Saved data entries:
== Segment start ==

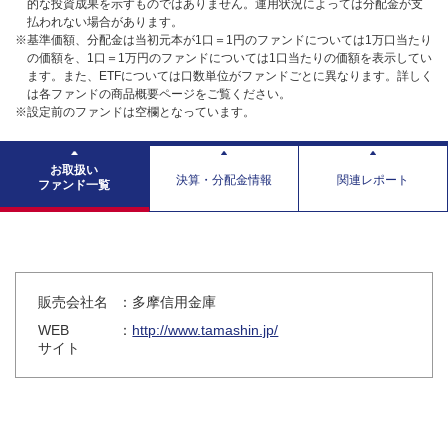
的な投資成果を示すものではありません。運用状況によっては分配金が支
払われない場合があります。
※基準価額、分配金は当初元本が1口＝1円のファンドについては1万口当たり
の価額を、1口＝1万円のファンドについては1口当たりの価額を表示してい
ます。また、ETFについては口数単位がファンドごとに異なります。詳しく
は各ファンドの商品概要ページをご覧ください。
※設定前のファンドは空欄となっています。
お取扱い
決算・分配金情報
関連レポート
ファンド一覧
販売会社名
：多摩信用金庫
WEB
：
http://www.tamashin.jp/
サイト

== Segment end ==

Leave the pictures out and output the rest of the data word for word.

Answer space >>
的な投資成果を示すものではありません。運用状況によっては分配金が支
払われない場合があります。
※基準価額、分配金は当初元本が1口＝1円のファンドについては1万口当たり
の価額を、1口＝1万円のファンドについては1口当たりの価額を表示してい
ます。また、ETFについては口数単位がファンドごとに異なります。詳しく
は各ファンドの商品概要ページをご覧ください。
※設定前のファンドは空欄となっています。
お取扱い
決算・分配金情報
関連レポート
ファンド一覧
販売会社名
：多摩信用金庫
WEB
：
http://www.tamashin.jp/
サイト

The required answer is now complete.